Ahmed bin Mohammed Al-Salem
Dr. Ahmed bin Mohammed Al-Salem is the Undersecretary of the Ministry of Interior, Saudi Arabia. In his position, he exhibited love for his country nationals and immigrants.
Bassam Aramin
Bassam Aramin is a Palestinian peace activist and president of the Al Quds Association for Democracy and Dialogue. [1] He was a former Fatah militant imprisoned for seven years for an attack on an Israeli Army jeep. His 10-year-old daughter, Abir, was killed on January 16, 2007, by an Israeli soldier on her way home from school. However, Aramin did not want revenge; all he asked for was justice.
Mohamed Mouldi Kefi
Dr. Mohamed Mouldi Kefi is a retired diplomat and Tunisia’s Minister of Foreign Affairs during the transitional government of 2011. D.r Kefi is an experienced diplomat with several years of experience in foreign service; he was recalled 5 years after retirement to assist in Tunisia reconciliation effort after the 2011 revolution.
John Lewis
One of the most notable leaders of the American Civil Rights Movement and the U.S. Representative for Georgia’s 5th congressional district. Right from youth, Lewis subscribed to the philosophy, which considered suffering as redemptive.
Vaclav Havel
Vaclav Havel was a dissident playwright, the last president of Czechoslovakia and the first president of the Czech Republic. According to Iva K. Naffziger, “He led his country from the defeat of communism in 1989, to its first free elections in 1990, to its economic revival, and to its reincorporation into the international community—into NATO and soon the EU.”
Francois Nguyen Van Thuan
Nguyen Van Thuan was born into a prominent Vietnamese family with a long Catholic tradition.
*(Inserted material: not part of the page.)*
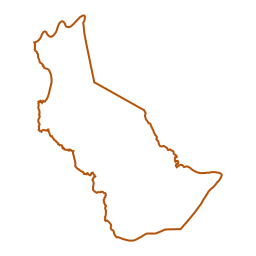 Cachoeira do Arari, Pará, Brazil
{"feature_id": "56859067B80263918367738", "entity_name": "Cachoeira do Arari", "entity_type": "district", "adm_level": 2, "iso_a3": "BRA", "parent_name": "Brazil", "parent_adm1": "Pará", "projection": "natural_earth1", "projection_center": [-48.919, -0.814], "detail": "fine", "context": "isolated", "style": "outline", "palette": "amber", "viewbox_px": 256, "rotation_deg": 0, "n_neighbors": 0, "source": "geoboundaries", "source_scale": "gbopen_adm2", "svg_char_len": 5335}
<svg xmlns="http://www.w3.org/2000/svg" viewBox="0 0 256 256"><path d="M214.3,186.0L215.1,185.2L216.6,183.1L217.2,182.3L219.0,180.6L220.0,179.0L221.0,177.3L221.3,176.4L221.7,175.6L221.6,174.6L220.6,173.4L218.6,172.7L217.9,172.7L215.9,172.2L214.7,172.1L213.8,172.1L212.9,172.1L210.8,172.2L209.7,172.7L208.6,172.6L206.7,172.7L205.7,173.0L204.7,173.0L203.9,173.0L203.0,173.0L201.5,173.1L200.7,173.1L199.7,173.0L199.0,172.8L198.0,172.6L196.3,172.0L194.8,171.2L193.9,170.7L193.1,170.4L192.2,169.6L191.3,169.1L190.7,168.3L189.9,167.7L188.2,166.8L187.1,166.4L186.2,166.5L185.3,166.7L184.4,167.0L183.6,166.8L183.0,165.8L182.1,165.0L180.3,164.9L178.6,165.6L177.9,166.3L176.7,167.2L175.8,165.5L176.1,164.6L176.8,163.9L177.6,163.8L178.2,163.1L178.3,162.2L178.0,161.3L177.5,160.8L176.4,161.0L175.7,161.8L175.1,161.1L174.9,159.9L174.9,158.5L175.1,157.4L176.1,157.4L176.8,156.9L176.6,156.0L175.8,155.2L174.7,154.5L173.9,154.0L173.6,153.0L173.5,152.1L173.2,151.2L172.1,150.8L171.1,150.2L170.4,149.5L169.6,149.5L168.8,150.0L167.8,149.9L167.4,148.6L166.8,147.8L165.9,147.3L165.1,146.7L164.0,146.1L163.2,146.0L162.1,146.4L160.6,146.3L159.8,145.7L159.2,144.7L158.7,143.4L158.5,142.1L158.2,141.2L156.7,139.8L156.3,138.9L156.8,138.1L156.9,137.1L155.8,135.5L155.0,134.8L154.6,133.5L154.1,132.8L153.6,131.9L153.5,130.8L153.2,130.1L152.7,129.4L152.4,128.6L151.9,127.7L151.4,126.5L151.0,125.8L150.7,125.0L150.6,124.2L149.7,123.3L149.0,123.3L148.3,122.8L147.8,122.1L147.5,121.3L147.1,120.6L146.4,120.0L145.9,119.2L145.3,116.9L144.9,116.1L145.1,114.9L145.6,113.8L145.4,112.7L145.0,112.0L144.5,111.1L144.3,110.3L96.3,83.4L94.3,82.3L91.3,68.0L85.5,39.7L84.4,33.3L83.4,24.1L83.2,22.8L84.0,21.6L84.4,20.4L84.8,18.5L84.9,16.5L84.5,15.7L83.7,15.4L82.8,15.6L81.9,16.0L80.0,17.2L79.2,18.1L76.6,20.7L73.5,24.1L71.6,25.7L70.7,26.5L69.9,26.9L68.9,27.1L68.1,27.1L67.0,26.9L66.1,26.4L65.6,25.6L65.2,24.7L65.1,23.9L64.6,23.2L64.0,22.3L63.2,21.6L62.3,21.3L61.3,21.5L59.9,22.7L59.1,23.7L58.2,25.7L57.9,26.8L57.4,27.9L56.8,30.2L56.0,32.1L54.6,34.0L53.9,34.8L53.5,35.5L51.4,36.7L50.7,36.8L49.7,36.5L48.4,35.6L47.5,34.6L46.5,32.8L45.8,31.8L44.5,31.4L43.8,31.8L43.2,32.4L41.6,35.0L41.1,36.9L39.5,39.3L38.2,40.7L35.3,42.4L34.3,42.4L35.0,44.3L34.7,45.2L35.2,46.0L35.0,47.0L34.8,47.8L35.0,48.7L34.6,49.5L35.2,50.5L35.7,51.1L36.4,51.4L36.9,52.0L37.1,53.1L37.8,53.7L38.0,54.6L37.9,55.4L38.1,56.7L38.2,57.8L38.8,58.9L39.3,59.7L39.4,60.8L39.6,61.6L40.1,62.6L41.0,63.2L41.8,63.6L42.5,64.6L43.3,65.4L42.9,66.2L43.9,66.9L44.2,67.8L44.9,68.2L45.9,68.6L47.1,68.8L48.1,69.4L49.1,70.3L49.7,71.7L50.1,72.6L50.7,74.0L51.0,75.1L51.1,76.0L51.6,79.6L51.6,80.7L51.5,83.0L51.0,84.4L50.9,85.7L50.5,86.9L50.2,87.9L49.8,89.5L49.4,91.3L48.9,93.7L47.6,97.5L46.4,99.6L45.5,100.6L44.8,101.6L43.9,101.6L43.1,100.9L42.6,101.7L42.2,102.5L41.8,101.6L41.0,101.0L40.8,102.2L40.0,101.9L39.2,101.2L38.5,101.6L39.0,102.6L38.3,103.5L38.7,105.2L38.6,106.2L38.2,107.3L38.6,108.5L38.7,109.5L39.2,110.2L39.5,111.0L39.4,112.0L39.7,113.1L39.2,113.9L39.1,115.1L39.7,115.8L39.7,116.9L39.1,117.9L38.3,120.0L38.3,120.8L38.6,122.6L39.2,123.2L39.7,124.4L39.3,125.3L38.7,126.3L39.2,128.1L38.9,128.9L38.6,129.7L39.3,130.1L39.8,131.1L40.8,131.2L41.4,131.7L41.7,130.8L42.4,130.3L43.3,130.1L45.0,130.2L45.8,130.5L46.7,130.5L47.4,129.7L48.5,129.5L48.6,130.3L48.4,131.3L49.0,132.0L50.2,135.6L51.0,136.3L51.8,136.1L52.3,136.8L52.6,137.7L53.3,138.2L53.7,139.1L54.6,140.3L55.3,140.5L55.9,141.1L56.6,142.1L57.4,142.7L58.1,143.1L58.1,144.1L58.9,144.4L59.6,145.3L60.3,145.0L61.8,145.4L62.2,146.1L62.2,147.0L63.0,147.4L62.7,148.3L64.2,148.6L64.4,149.5L65.2,149.5L66.3,149.7L67.1,150.0L67.8,149.9L68.8,149.6L68.9,150.6L69.7,150.5L70.7,149.8L71.3,150.4L71.8,150.9L73.4,151.2L72.9,152.7L73.2,153.5L73.3,154.7L74.0,156.5L74.1,157.8L74.4,159.0L74.7,159.7L74.9,160.8L75.1,162.0L75.5,162.9L75.5,163.7L75.3,164.8L75.2,166.1L76.3,167.5L76.9,168.1L77.8,168.9L78.6,169.2L79.3,170.0L80.1,170.4L80.7,170.9L81.8,171.7L82.6,171.7L83.3,172.2L83.7,172.8L83.8,173.9L84.6,174.0L85.4,174.0L86.1,174.3L86.6,173.5L87.3,173.1L88.0,173.5L88.3,174.4L89.1,174.7L89.8,175.1L90.5,175.3L91.0,174.4L91.3,173.2L92.1,172.7L92.8,172.7L93.2,173.7L93.7,174.4L94.3,175.0L94.5,175.8L95.3,176.3L94.7,177.0L93.7,177.3L93.3,178.4L92.8,178.9L92.4,179.7L92.9,180.6L93.6,182.4L93.6,183.7L93.4,184.8L93.4,185.6L93.1,186.4L93.2,187.6L93.0,189.2L93.1,190.0L95.3,192.0L96.9,192.8L98.2,192.0L99.1,192.3L100.4,192.2L101.0,191.7L101.8,192.0L102.5,191.8L103.6,192.5L104.3,193.2L105.3,193.2L106.0,195.0L105.3,195.9L105.3,197.2L104.5,197.7L104.2,199.3L103.6,199.9L103.7,200.9L104.3,201.5L104.0,202.8L104.7,203.8L104.9,204.9L106.0,205.7L105.8,206.8L105.2,207.4L105.2,208.9L106.1,210.7L105.8,212.0L105.9,213.6L105.7,215.8L104.8,217.4L105.3,218.3L105.2,219.2L104.9,220.0L105.6,220.9L106.9,220.5L107.9,221.2L109.8,223.0L111.2,225.1L110.9,226.1L110.7,227.9L111.4,229.6L112.9,230.3L113.7,231.4L113.9,232.6L114.3,234.2L115.8,236.4L116.9,237.4L117.9,237.1L119.1,237.5L122.8,239.0L129.0,240.6L133.4,240.6L136.5,239.4L139.1,237.9L141.4,236.7L145.5,234.1L147.2,233.5L151.1,233.5L154.7,233.6L156.7,233.1L160.3,231.7L163.7,230.1L164.6,229.7L166.9,229.4L180.7,229.1L183.1,226.2L185.8,223.2L188.7,219.8L195.2,211.9L198.6,207.1L200.9,204.2L203.6,199.3L206.2,195.4L206.8,194.3L207.6,193.3L208.1,192.2L208.6,191.4L209.9,190.1L210.4,189.4L213.2,187.2L214.3,186.0Z" fill="none" stroke="#b45309" stroke-width="2"/></svg>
His relatives were among the Vietnamese martyrs since l698, including the assassinated Vietnam leader, President Diem. Father Van Thuan had premonition that he would suffer martyrdom just like his relatives, therefore his arrest and imprisonment by the communist regime did not come as a surprise. However, while Thuan was in prison, his jailers asked him why he was usually so happy and he replied, ”Because I have faith in my God.”[1] Father Van Thuan was appointed the president of the Pontifical Council for Justice and Peace and was subsequently elevated to Cardinal in 2001 by Pope John Paul II.
Cesar E. Chavez
Cesar Chavez was a Mexican-American labor leader and the founder of the NFWA, the first union of farm workers in America. Chavez said,“From the depth of need and despair, people can work together, can organize themselves to solve their own problems and fill their own needs with dignity and strength.”
Aung San Suu Kyi
Aung San Suu Kyi is a human rights activist and politician from Burma. The daughter of the de facto prime minister of British Burma, who was assassinated in 1947, Aung studied abroad in her early years, obtaining a bachelors degree from the University of Oxford in 1969.